Last month a security researcher Chris Roberts tweeted from his seat on a United flight that he thought it might be possible to gain access to an airplane’s flight computer through its inflight entertainment system. When he stepped off the plane the FBI was there to take him into custody for questioning. His equipment was confiscated and he was either prevented from flying on a subsequent flight or completely banned from flying on United ever again (it’s not clear which).
Roberts was questioned, his gear was analyzed and he was released.
From there the story gets a bit convoluted.
Numerous engineers and security experts came forward to say that it would be impossible to get into a plane’s vital computer systems by hacking the inflight entertainment system (IFE) because they are two, completely separate systems and the only communication possible between the two is strictly a one-way street. In other words the systems controlling the plane can send data to the IFE but the IFE can’t send data back.
However, one of Boeing’s own backgrounder papers published in December 2012 states, “A key part of the 777 systems is a Boeing-patented two-way digital data bus, which has been adopted as a new industry standard: ARINC 629. It permits airplane systems and associated computers to communicate with one another through a common wire path (a twisted pair of wires) instead of through separate one-way wire connections. This further simplifies assembly and saves weight, while increasing reliability through a reduction in the amount of wires and connectors. There are 11 of these ARINC 629 pathways in the 777.”

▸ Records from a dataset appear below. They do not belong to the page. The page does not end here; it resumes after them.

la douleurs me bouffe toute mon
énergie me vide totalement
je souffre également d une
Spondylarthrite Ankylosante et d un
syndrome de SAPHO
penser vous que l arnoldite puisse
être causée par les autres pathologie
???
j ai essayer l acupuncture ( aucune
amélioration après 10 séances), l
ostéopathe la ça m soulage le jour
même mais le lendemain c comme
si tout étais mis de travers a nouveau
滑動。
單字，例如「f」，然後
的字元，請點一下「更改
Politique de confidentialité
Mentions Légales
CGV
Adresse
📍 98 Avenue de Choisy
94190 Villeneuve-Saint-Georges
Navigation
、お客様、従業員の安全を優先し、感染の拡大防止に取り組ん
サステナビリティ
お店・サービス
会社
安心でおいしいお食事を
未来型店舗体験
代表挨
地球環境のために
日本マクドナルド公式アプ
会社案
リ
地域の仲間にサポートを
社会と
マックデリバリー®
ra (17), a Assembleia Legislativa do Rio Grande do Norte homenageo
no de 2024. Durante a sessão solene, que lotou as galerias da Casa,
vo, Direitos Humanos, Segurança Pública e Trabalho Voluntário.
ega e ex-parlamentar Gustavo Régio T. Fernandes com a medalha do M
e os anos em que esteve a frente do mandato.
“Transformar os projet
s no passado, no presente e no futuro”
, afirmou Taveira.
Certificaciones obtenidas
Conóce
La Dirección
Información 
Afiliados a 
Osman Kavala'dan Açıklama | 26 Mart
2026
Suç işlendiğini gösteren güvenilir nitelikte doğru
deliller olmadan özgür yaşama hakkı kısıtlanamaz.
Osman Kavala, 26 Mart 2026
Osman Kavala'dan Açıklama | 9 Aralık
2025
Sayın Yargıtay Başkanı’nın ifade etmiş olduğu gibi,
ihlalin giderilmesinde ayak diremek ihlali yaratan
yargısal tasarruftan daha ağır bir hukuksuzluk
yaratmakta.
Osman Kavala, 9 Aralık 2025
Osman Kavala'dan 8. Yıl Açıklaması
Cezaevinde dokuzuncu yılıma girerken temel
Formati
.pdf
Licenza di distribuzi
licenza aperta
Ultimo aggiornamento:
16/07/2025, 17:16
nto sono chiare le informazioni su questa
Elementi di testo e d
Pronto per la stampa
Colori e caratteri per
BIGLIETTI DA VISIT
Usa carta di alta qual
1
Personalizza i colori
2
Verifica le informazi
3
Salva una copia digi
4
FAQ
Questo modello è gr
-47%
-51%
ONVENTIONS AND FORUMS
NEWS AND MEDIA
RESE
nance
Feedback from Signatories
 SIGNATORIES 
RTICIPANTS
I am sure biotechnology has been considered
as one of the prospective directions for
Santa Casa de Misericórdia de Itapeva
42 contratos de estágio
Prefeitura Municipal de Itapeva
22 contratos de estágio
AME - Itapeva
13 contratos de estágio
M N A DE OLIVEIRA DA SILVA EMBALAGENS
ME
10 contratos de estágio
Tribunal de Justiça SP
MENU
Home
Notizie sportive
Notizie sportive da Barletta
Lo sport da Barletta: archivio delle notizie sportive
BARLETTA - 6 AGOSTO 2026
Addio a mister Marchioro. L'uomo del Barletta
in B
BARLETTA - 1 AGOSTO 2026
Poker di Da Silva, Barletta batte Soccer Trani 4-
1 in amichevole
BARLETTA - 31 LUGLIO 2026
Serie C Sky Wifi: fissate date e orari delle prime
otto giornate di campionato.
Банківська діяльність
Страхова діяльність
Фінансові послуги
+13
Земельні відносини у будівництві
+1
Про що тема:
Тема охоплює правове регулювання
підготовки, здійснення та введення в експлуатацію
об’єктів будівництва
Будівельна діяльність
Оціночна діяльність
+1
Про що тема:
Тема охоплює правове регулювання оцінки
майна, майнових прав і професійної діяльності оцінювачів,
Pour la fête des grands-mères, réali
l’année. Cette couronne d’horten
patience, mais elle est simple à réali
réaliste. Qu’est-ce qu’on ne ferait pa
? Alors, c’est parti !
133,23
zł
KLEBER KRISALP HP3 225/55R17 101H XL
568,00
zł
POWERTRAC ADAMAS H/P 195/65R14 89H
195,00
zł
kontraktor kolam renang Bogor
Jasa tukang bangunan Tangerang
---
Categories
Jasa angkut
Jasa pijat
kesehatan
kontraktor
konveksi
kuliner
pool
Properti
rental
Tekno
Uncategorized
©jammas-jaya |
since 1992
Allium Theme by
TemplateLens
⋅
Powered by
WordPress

That doesn’t sound like a one-way connection to me, but maybe the IFE isn’t one of the systems on one of those 11 ARINC 629 busses.
And besides, a Boeing engineer has said that it doesn’t matter if the IFE (or any other system) tries to send info back because there are filters in place that would recognize any suspicious data as invalid since it came from the wrong place or came at the wrong time. I guess they’ve never heard of a SQL injection attack.
But if it isn’t a two-way communication channel then why build in those types of filters in the first place?
The FBI didn’t charge Roberts with any crime but a few days after the event they issued a bulletin advising airline personnel to watch out for anyone using the IFE in a suspicious manner – for example by trying to remove the cases protecting the IFE controllers under their seats and connecting their own cables.
And a few weeks later the FBI filed an affidavit in order to get a warrant to do a more thorough forensic study of Roberts’ computers. The justification? The FBI contended that they believe Roberts may have indeed hacked a plane’s computers.
Just to add a bit more confusion, it has since come out that the FAA warned the airlines about potential problems sharing communication between systems years ago and issued new rules. And oh yea, United got a special exemption from implementing those new rules on some of their planes.
People who have spoken to Roberts say that it could have been a joke, it could have been idle speculation, he might have done it to gain attention, he may have done it in a simulation or he might have actually done it for real. It has also been speculated that because Roberts is a rather cynical, sarcastic and sometimes flippant kind of guy his statements to the FBI were misconstrued.
Do I think Roberts actually hacked the critical systems on the plane he was riding on? Probably not. But I bet he spent those long hours sitting on airplanes thinking about how one might do it – that is, after all, his job.
Do I think the IFE systems are completely isolated from the other systems? No. I believe Boeing and the airlines wanted to save a few bucks by using standard, off-the-shelf two-way Ethernet components and tried to implement a kind of internal network permissions system to prevent the IFE from accessing other systems or sending the wrong kind of data to them (and I bet that most systems are still using the default settings).
I think the airlines and Boeing are in a bit of a panic mode. On the one hand they want to reassure people that this could never happen and on the other hand they are desperately looking for a solution to this type of problem.
I also believe that they won’t make any changes until after someone actually does hack an airplane’s critical systems and terrorists begin crashing multiple planes into large cities. After all, that’s how airlines work. Find a problem, wait until it kills a few hundred people and then spend months or even years to fix it.